Goal of the exercise
Quote every line of the items below word for word, leaving out the pictures.

--- Begin ---

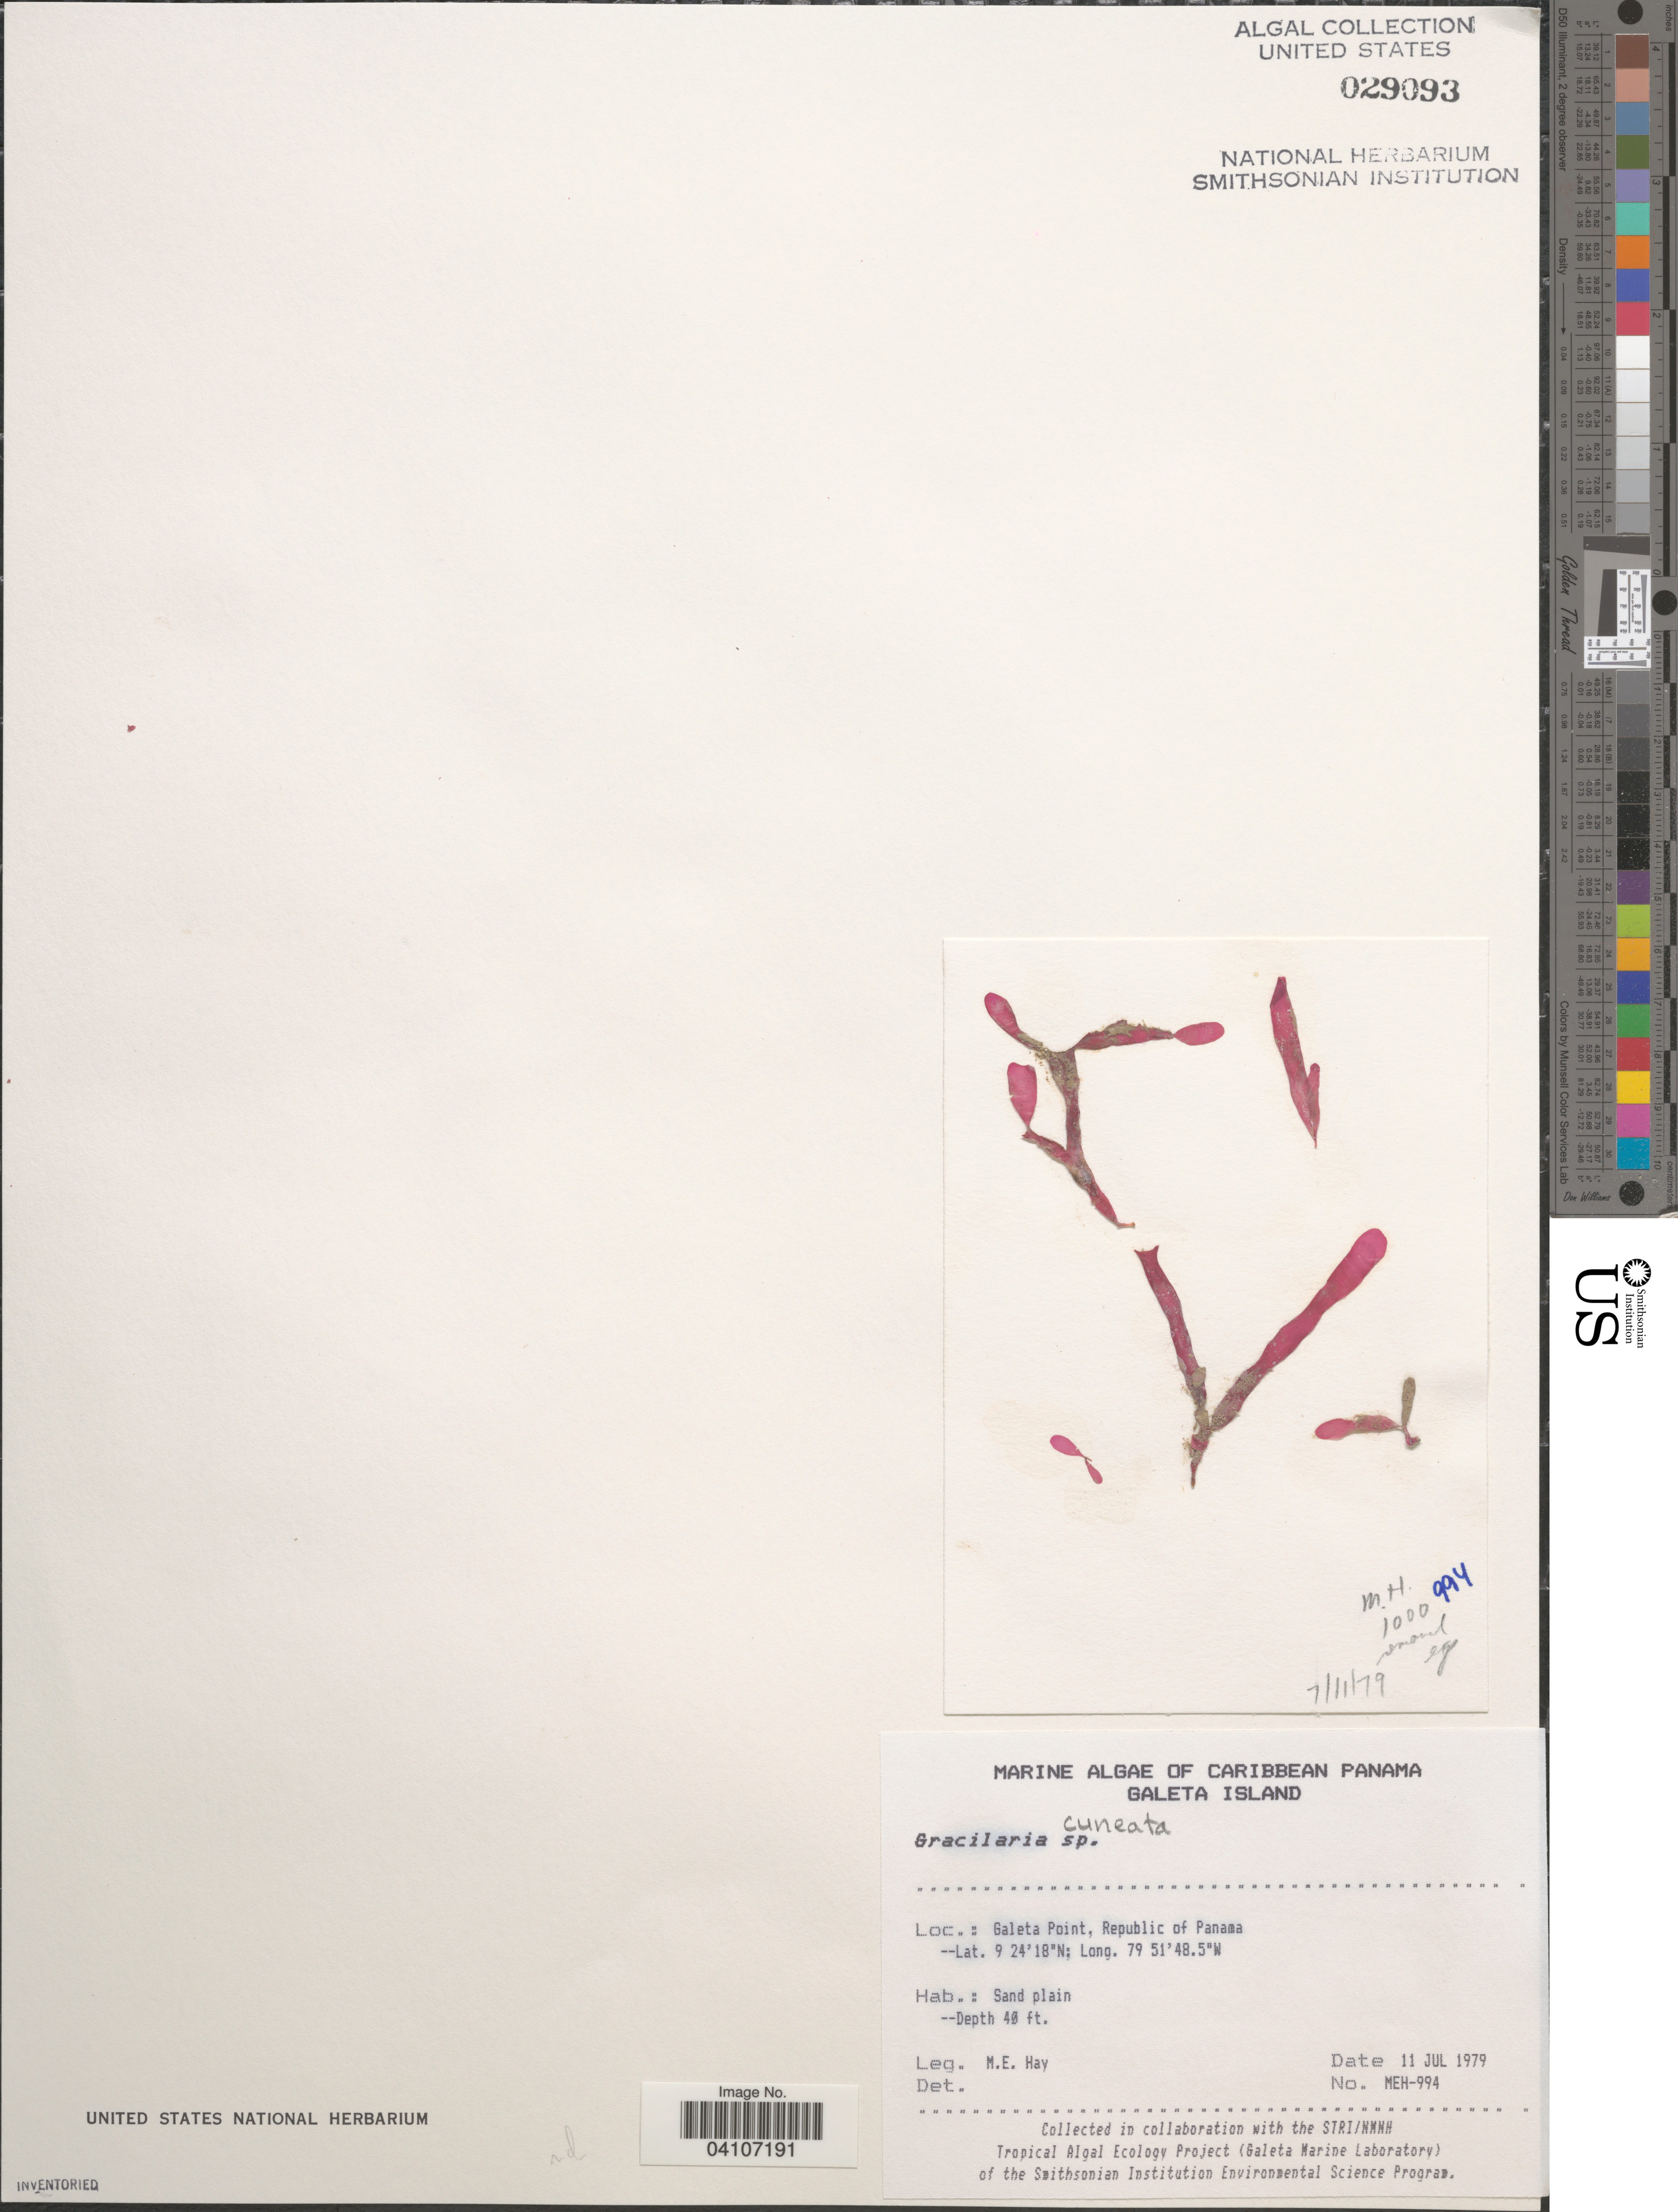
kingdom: Plantae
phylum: Rhodophyta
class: Florideophyceae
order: Gracilariales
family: Gracilariaceae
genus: Gracilaria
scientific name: Gracilaria cuneata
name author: Aresch.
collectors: M. E. Hay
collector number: MEH-994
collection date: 1979-07-11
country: Panama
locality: Caribbean Panama. Galeta Island. Galeta Point, Republic of Panama.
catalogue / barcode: US 29093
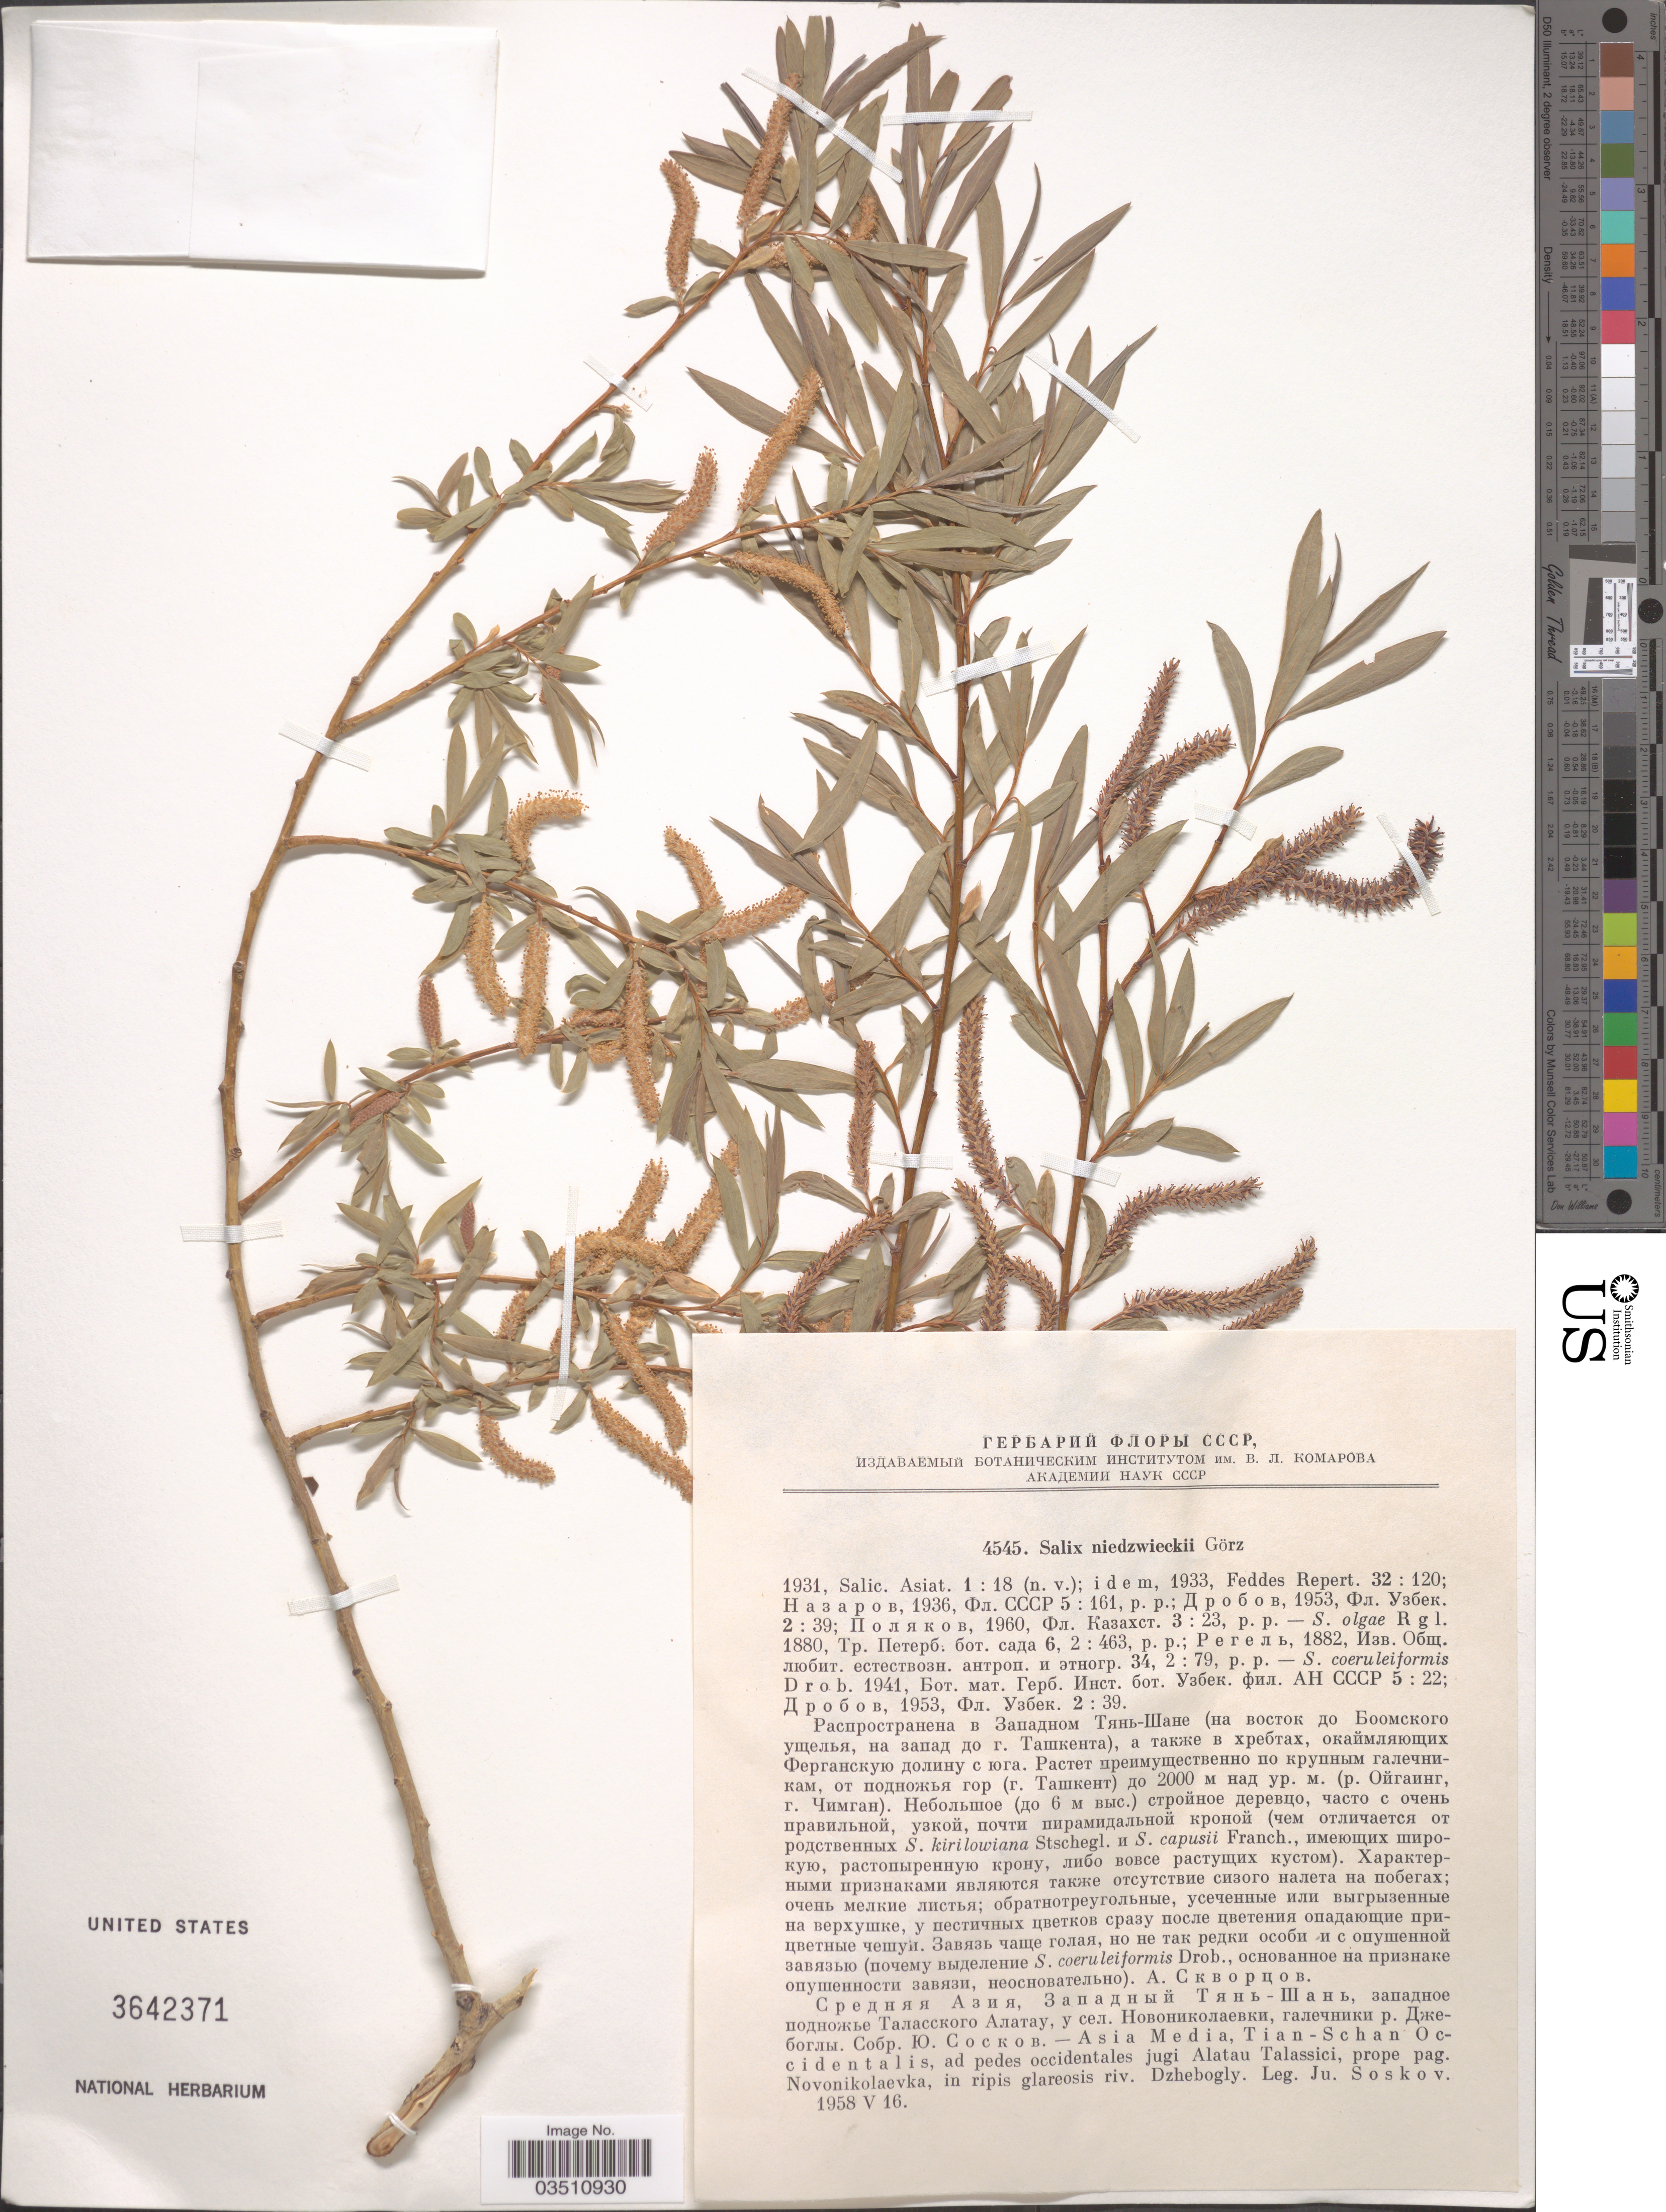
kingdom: Plantae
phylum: Tracheophyta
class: Magnoliopsida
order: Malpighiales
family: Salicaceae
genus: Salix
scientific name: Salix niedzwieckii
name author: Goerz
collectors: J. Soskov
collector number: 4545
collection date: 1958-05-16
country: Kazakhstan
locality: Asia Media, Tian-Schan occidentalis, ad pedes occidentales jugi Alatau Talassici, prope pag. Novonikolaevka, in ripis glareosis riv. Dzhebogly.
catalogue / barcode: US 3642371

--- End ---

Solution to this problem
kingdom: Plantae
phylum: Rhodophyta
class: Florideophyceae
order: Gracilariales
family: Gracilariaceae
genus: Gracilaria
scientific name: Gracilaria cuneata
name author: Aresch.
collectors: M. E. Hay
collector number: MEH-994
collection date: 1979-07-11
country: Panama
locality: Caribbean Panama. Galeta Island. Galeta Point, Republic of Panama.
catalogue / barcode: US 29093
kingdom: Plantae
phylum: Tracheophyta
class: Magnoliopsida
order: Malpighiales
family: Salicaceae
genus: Salix
scientific name: Salix niedzwieckii
name author: Goerz
collectors: J. Soskov
collector number: 4545
collection date: 1958-05-16
country: Kazakhstan
locality: Asia Media, Tian-Schan occidentalis, ad pedes occidentales jugi Alatau Talassici, prope pag. Novonikolaevka, in ripis glareosis riv. Dzhebogly.
catalogue / barcode: US 3642371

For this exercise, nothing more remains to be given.